> [Problem to work on]: Continue the passage about the 1895 Cuban uprising against Spain and the American response, picking up after its final sentence.

> [Source document]:

----

Events in the Caribbean presented the United States with far greater opportunities. In 1895, Cuban patriots mounted a major guerrilla war against Spain, which had lost most of its other New World territories. The Spanish commander responded by rounding up Cuban civilians into concentration camps, where as many as 200,000 died of starvation, exposure, or dysentery. In the United States, “yellow journalists” such as William Randolph Hearst turned their plight into a cause célèbre. Hearst’s coverage of Spanish atrocities fed a surge of nationalism, especially among those who feared that industrialization was causing American men to lose physical strength and valor. The government should not pass up this opportunity, said Indiana senator Albert Beveridge, to “manufacture manhood.” Congress called for Cuban independence.

----

> [Provided records]:

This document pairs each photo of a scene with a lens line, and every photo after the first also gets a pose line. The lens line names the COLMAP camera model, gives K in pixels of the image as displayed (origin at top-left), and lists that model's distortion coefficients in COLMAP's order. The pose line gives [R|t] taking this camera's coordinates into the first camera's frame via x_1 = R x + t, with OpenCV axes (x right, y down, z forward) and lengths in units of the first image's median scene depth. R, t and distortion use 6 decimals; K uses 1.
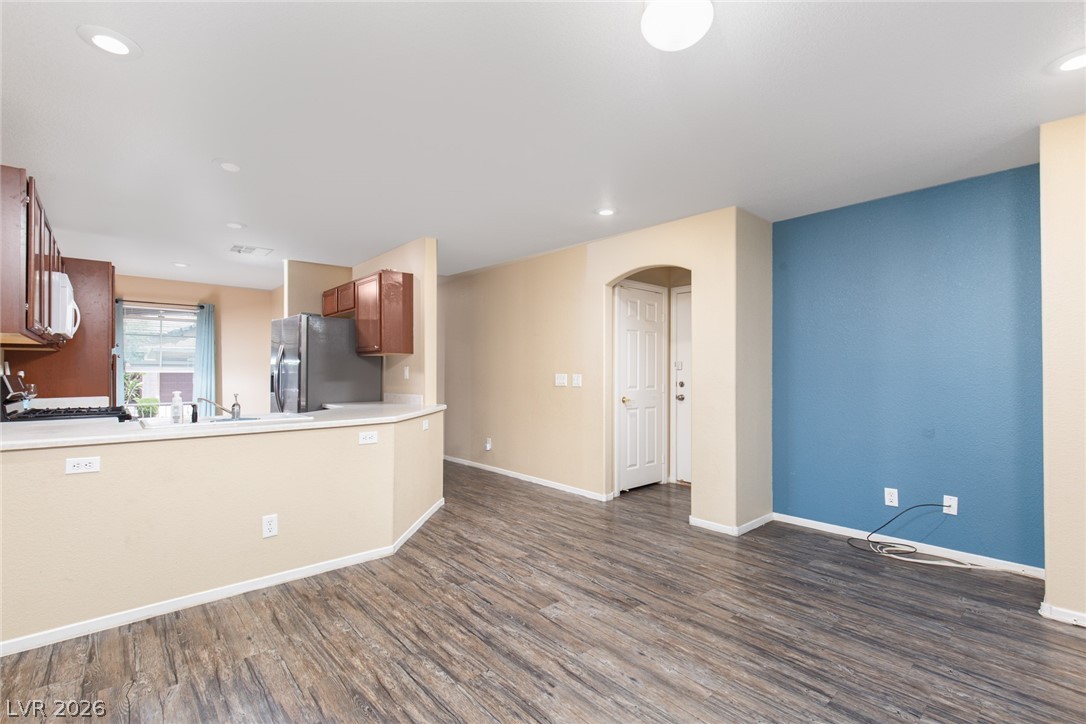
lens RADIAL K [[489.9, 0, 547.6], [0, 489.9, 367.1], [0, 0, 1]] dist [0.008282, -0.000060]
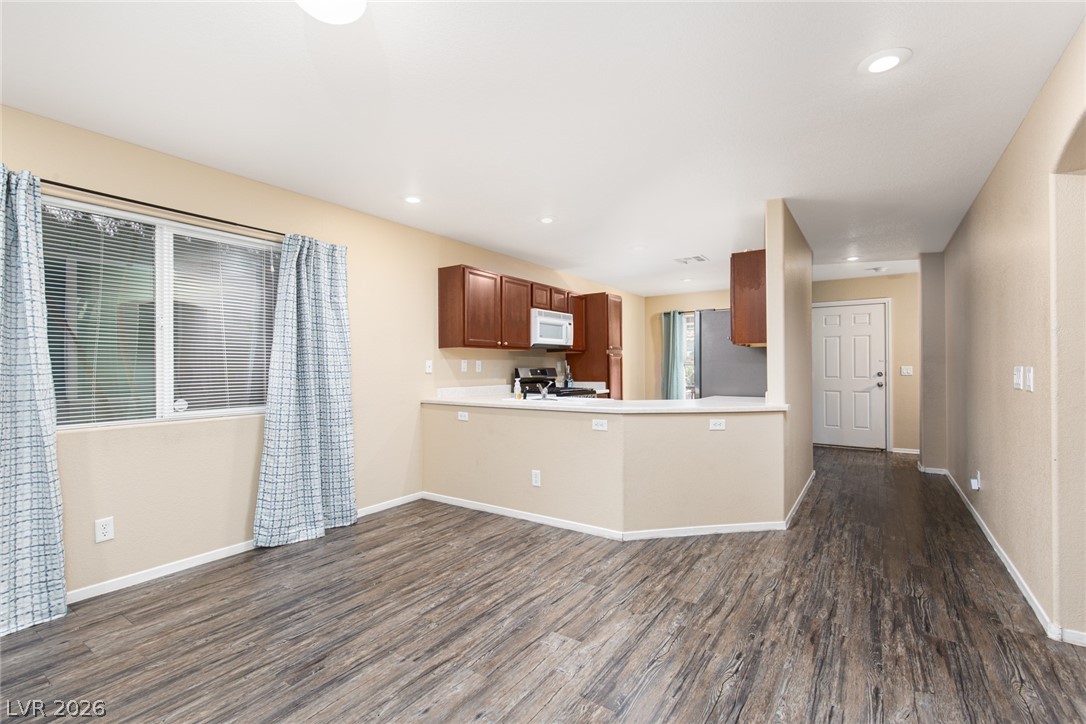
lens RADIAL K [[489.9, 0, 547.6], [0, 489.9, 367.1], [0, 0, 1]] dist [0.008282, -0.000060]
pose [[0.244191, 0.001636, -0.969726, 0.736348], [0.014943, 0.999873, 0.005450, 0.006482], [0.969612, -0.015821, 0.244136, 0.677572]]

----

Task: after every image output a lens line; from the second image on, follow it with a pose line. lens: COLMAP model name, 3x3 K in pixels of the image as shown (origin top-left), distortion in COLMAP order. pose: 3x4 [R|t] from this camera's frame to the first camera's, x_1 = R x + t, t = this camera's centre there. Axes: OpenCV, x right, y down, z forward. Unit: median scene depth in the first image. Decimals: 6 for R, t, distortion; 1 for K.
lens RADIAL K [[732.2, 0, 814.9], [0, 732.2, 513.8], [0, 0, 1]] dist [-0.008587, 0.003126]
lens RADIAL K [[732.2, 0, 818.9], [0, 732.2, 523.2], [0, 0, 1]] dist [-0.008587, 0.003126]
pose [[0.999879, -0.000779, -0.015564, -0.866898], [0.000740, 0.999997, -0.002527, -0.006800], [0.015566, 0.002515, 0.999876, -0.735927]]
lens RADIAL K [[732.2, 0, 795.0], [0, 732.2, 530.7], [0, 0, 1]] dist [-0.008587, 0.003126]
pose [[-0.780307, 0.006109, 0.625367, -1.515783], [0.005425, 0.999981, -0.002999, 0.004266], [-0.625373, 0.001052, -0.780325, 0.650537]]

----

> [Answer space]:
President Cleveland had no interest in supporting the Cuban rebellion but worried over Spain’s failure to end it. The war disrupted trade and damaged American-owned sugar plantations on the island. Moreover, an unstable Cuba was incompatible with U.S. strategic interests, including a proposed canal whose Caribbean approaches had to be safeguarded. Taking office in 1897, President William McKinley took a tough stance. In September, a U.S. diplomat informed Spain that it must ensure an “early and certain peace” or the United States would step in. At first, this hard line seemed to work: Spain’s conservative regime fell, and a liberal government, taking office in October 1897, offered Cuba limited self-rule. But Spanish loyalists in Havana rioted against this proposal, while Cuban rebels held out for full independence.
In February 1898, Hearst’s New York Journal published a private letter in which a Spanish minister to the United States belittled McKinley. The minister, Dupuy de Lôme, resigned, but exposure of the de Lôme letter intensified Americans’ indignation toward Spain. The next week brought shocking news: the U.S. battle cruiser Maine had exploded and sunk in Havana harbor, with 260 seamen lost. “Whole Country Thrills with the War Fever,” proclaimed the New York Journal. “Remember the Maine” became a national chant. Popular passions were now a major factor in the march toward war.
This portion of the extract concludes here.